Patents are among the most complex intellectual property rights. They cover the mechanics of how something is made, and apply to the method of creating or formulating something. Patent protection is very important to inventors, but it can take a long time to formalize patent rights. For this reason, most countries allow inventors who are awaiting a patent decision to put others on notice that patent rights have at least been applied for.
When a product’s label or marketing material says “patent applied for” or “patent pending” — which is sometimes shortened to “pat. pend.” — consumers and competitors are informed that the creator is seeking legal protections. The patent granting process, aside from being timely, is also largely hierarchical. Usually, the first one to claim a patent for a certain method or process usually has seniority. In most cases, the seniority attaches the moment a patent application is filed—not necessarily the moment it is granted. Knowledge that a patent has been applied for can discourage competing patent applications as well as the creation of infringing products.
Both the United States Patent and Trademark Office, or USPTO, and the United Kingdom’s Intellectual Property Office, or IPO, specifically encourage patent applicants to advertise products as patent pending once a patent application has been filed. “Patent pending” notices give inventors a way to alert the consuming public that the rights underlying the product and its manufacturing are not up for grabs.
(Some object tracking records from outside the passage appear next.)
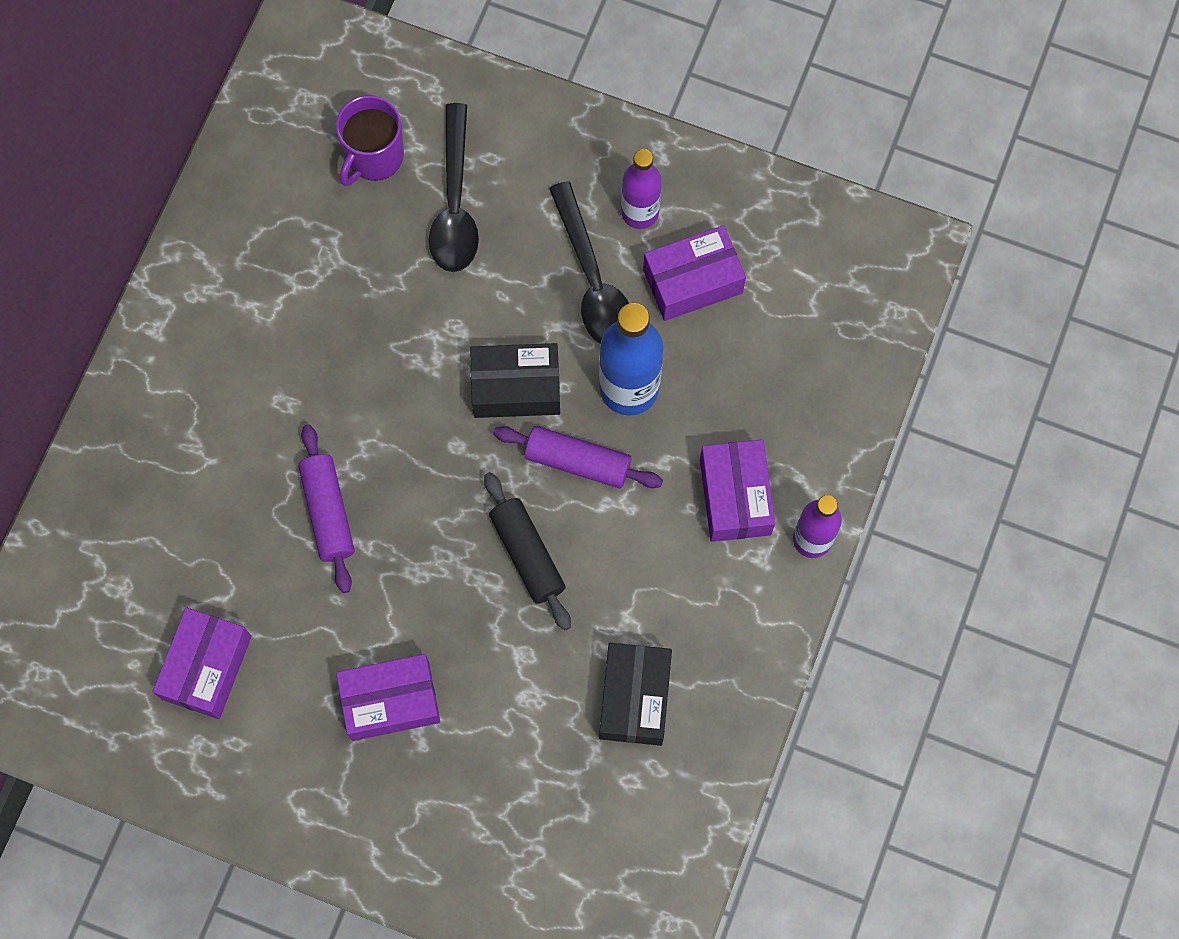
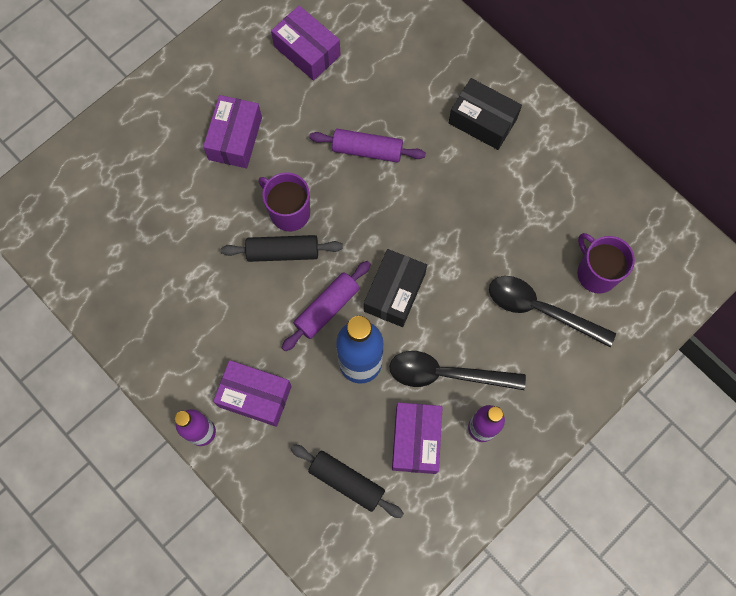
camera: 115 degrees right, 0 degrees up
(467, 574) = (289, 212): none -> purple mug
(634, 698) = (162, 275): black box -> black box (482, 121)
(783, 339) = (346, 481): none -> black rolling pin

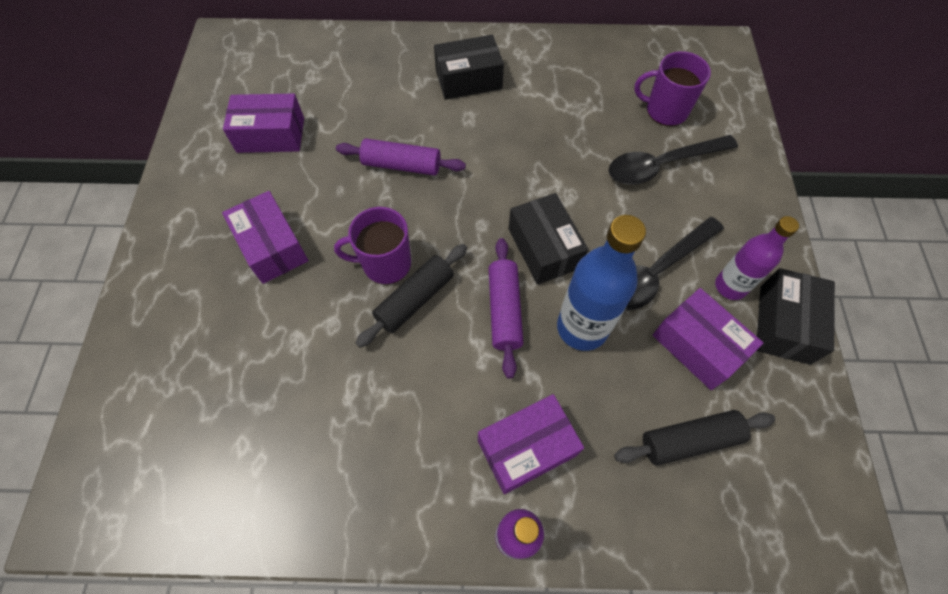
camera: 45 degrees left, 10 degrees down
(367, 150) = (401, 165): purple rolling pin -> purple rolling pin turned 45 degrees clockwise
(486, 481) = (784, 324): none -> black box

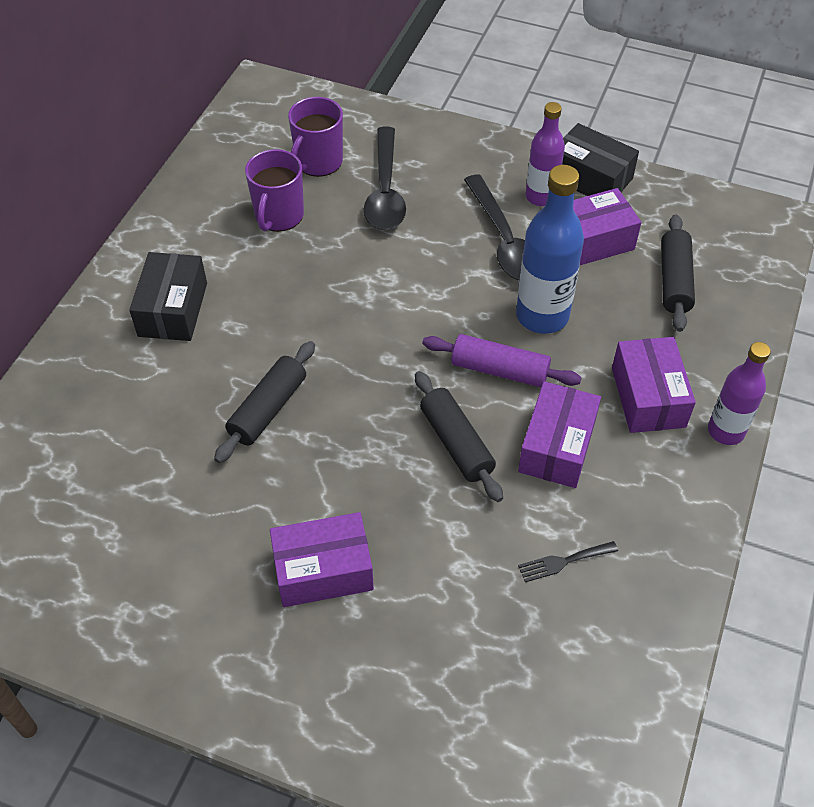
camera: 70 degrees left, 10 degrees down
(271, 135) = (140, 540): purple box -> purple box (557, 446)
(322, 417) = (563, 561): none -> black fork
(385, 263) = (399, 459): purple mug -> purple mug (279, 216)
(401, 165) = (268, 409): purple rolling pin -> black rolling pin
(544, 248) = (441, 315): black box -> none

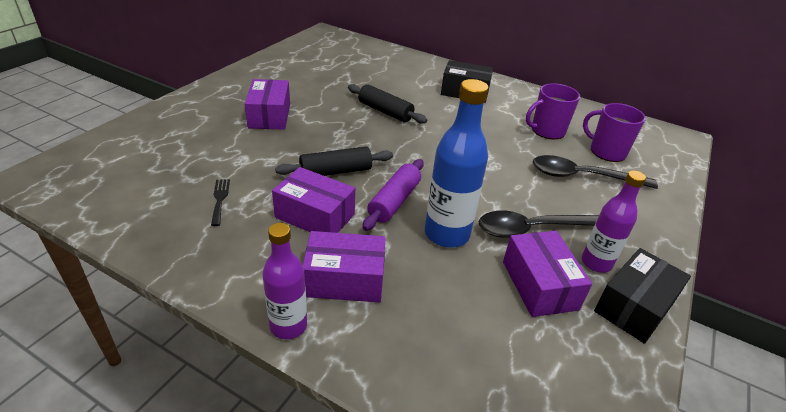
camera: 95 degrees right, 15 degrees down
(279, 216) = (547, 131): purple mug -> purple mug turned 45 degrees counterclockwise
(674, 281) = (487, 339): black rolling pin -> none

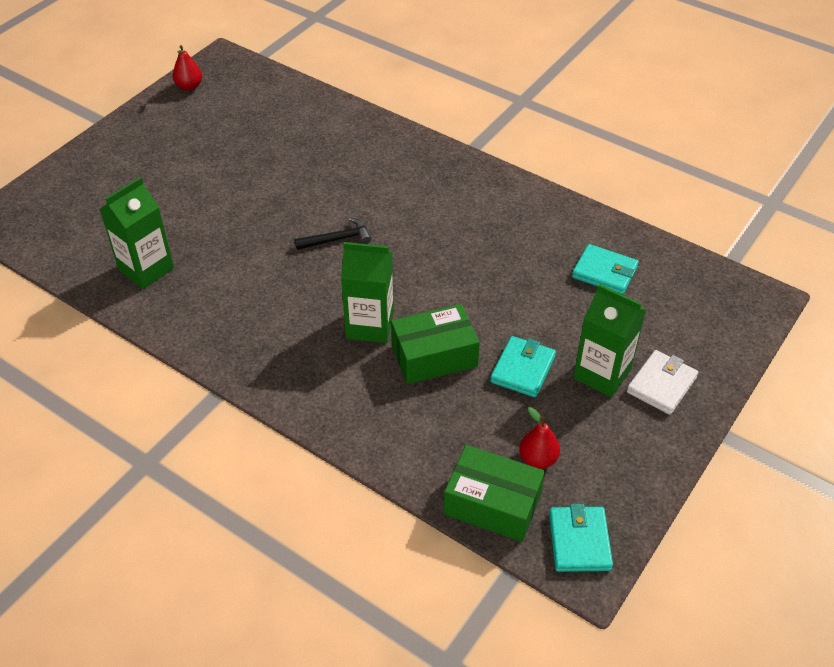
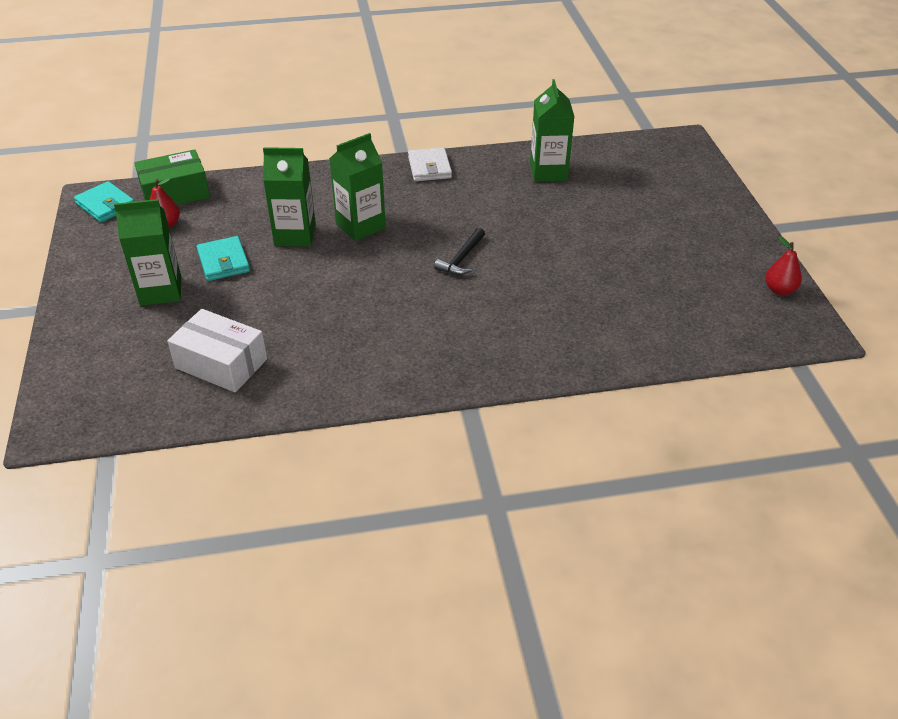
camera: 135 degrees right, 5 degrees down
(434, 356) = (295, 235): green box -> green carton
(604, 272) = (221, 363): turquoise wallet -> white box
(661, 385) = (107, 309): white wallet -> white wallet (429, 168)

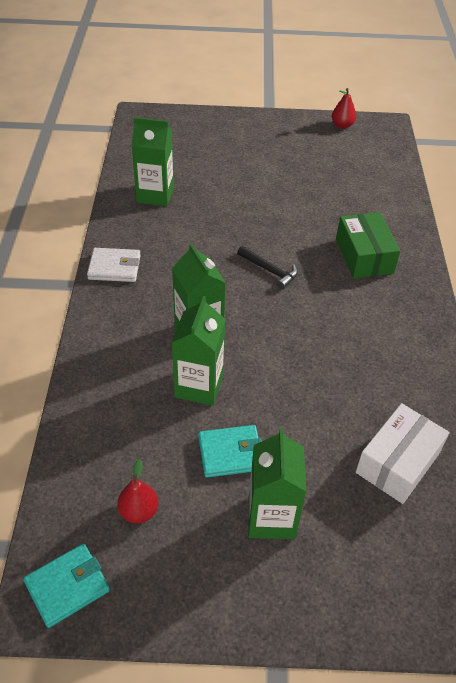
camera: 80 degrees left, 5 degrees up
(175, 193) = (71, 500): green box -> green box (364, 256)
Affixing a notice also lets the patent agency know that the applicant is serious about protecting the rights.
Notice can be on the product itself, in marketing or advertising material, on product websites, or anywhere that the product is mentioned or discussed. Severe penalties attach in most countries for the misuse of “patent pending” or “patent applied for” labels, however. An applicant whose patent application has been rejected must remove a “patent pending” designation from all products, as the patent is, in fact, no longer pending. The same is true if a patent is granted: an inventor can indicate that the product is protected by patent, but cannot say “patent pending” if the patent is actually in force. If the pending patent is foreign in nature, many countries also require that a "patent pending" notice make the geographical limitations clear.